Like the Confederate conscription act, the Union's state militia draft of 1862 achieved only moderate results. A more permanent procedure would be needed to provide necessary troops. To this end, President Lincoln signed the Enrollment Act on March 3, 1863, which called for a Federal draft that summer. Exemptions from the draft could be bought for $300 or by finding a substitute draftee. Protesters, outraged that exemptions were effectively granted only to the wealthiest U.S. citizens, led to bloody draft riots in New York City where eleven African Americans were killed by angry mobs in July 1863. Immigrants and the poor were especially resentful of the methods used by wealthier citizens to avoid service.
In both the North and the South, compulsory service embittered the public, who considered it an infringement on individual free will and personal liberty and feared it would concentrate arbitrary power in the military. Believing with some justification that unwilling soldiers made poor fighting men, volunteer soldiers despised conscripts. Conscription also undercut morale, as soldiers complained that it compromised voluntary enlistments and appeared as an act of desperation in the face of repeated military defeats.
Conscription nurtured substitutes, bounty-jumping, and desertion. Charges of class discrimination were leveled against both Confederate and Union draft laws since exemption and commutation clauses allowed propertied men to avoid service, thus laying the burden on immigrants and men with few resources. Occupational, only-son, and medical exemptions created many loopholes in the laws. Doctors certified healthy men unfit for duty, while some physically or mentally deficient conscripts went to the front after sham examinations. Enforcement presented obstacles of its own; many conscripts simply failed to report for duty. Several states challenged the draft's legality, trying to block it and arguing over the quota system. Unpopular, unwieldy, and unfair, conscription raised more discontent than it raised soldiers.
In the Union and Confederacy, conscription was partially meant to encourage voluntary enlistment, as those who joined as volunteers were eligible to receive bounty money (enlistment bonuses) from states, counties, cities, and the federal government - in some cases totaling a sum upwards of $1,000. However, these bounties created the problem of bounty jumping, wherein men would volunteer, collect the money, then the desert and re-enlist elsewhere and collect that money as well.
Neither the North nor South exercised full control within the state through the remainder of the war. Regardless, the primary purpose of conscription was never to raise substantial numbers of troops but to spur enlistment. In this aspect, at least, Union and Confederate conscription achieved some success.
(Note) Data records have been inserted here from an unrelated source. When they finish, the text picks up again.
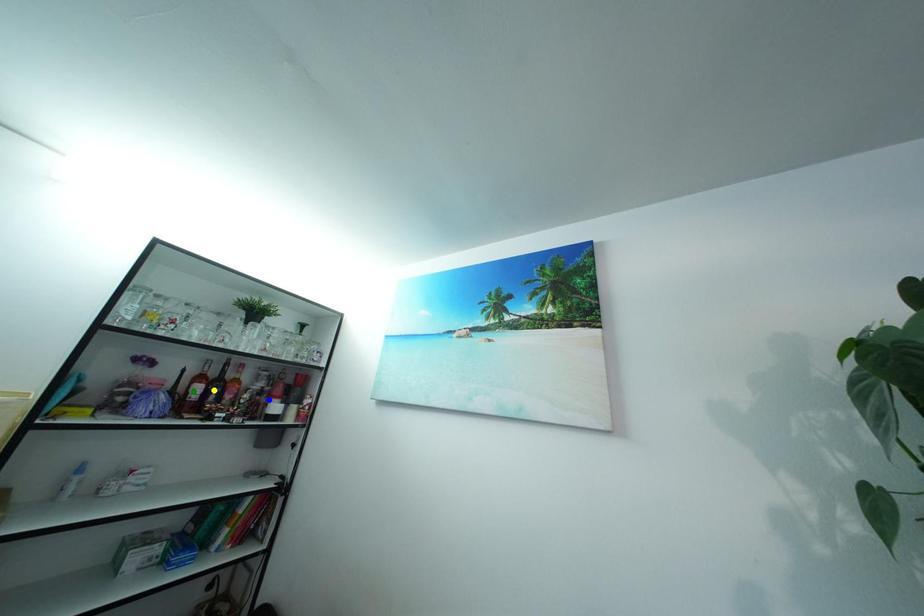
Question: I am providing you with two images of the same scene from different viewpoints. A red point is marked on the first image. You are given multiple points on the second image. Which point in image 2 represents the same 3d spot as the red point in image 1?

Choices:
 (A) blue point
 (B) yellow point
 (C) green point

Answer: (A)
Although the Civil War saw the first compulsory conscription of U.S. citizens for wartime service, a 1792 act by Congress required that all able-bodied male citizens purchase a gun and join their local state militia. There was no penalty for noncompliance with this act. Congress also passed a Conscription Act during the War of 1812, but the war ended before it was enacted. During the Civil War, the government of the Confederate States of America also enacted a compulsory military draft. The U.S. enacted a military draft again during World War I, in 1940 to make the U.S. ready for its involvement in World War II, and during the Korean War. The last U.S. military draft occurred during the Vietnam War.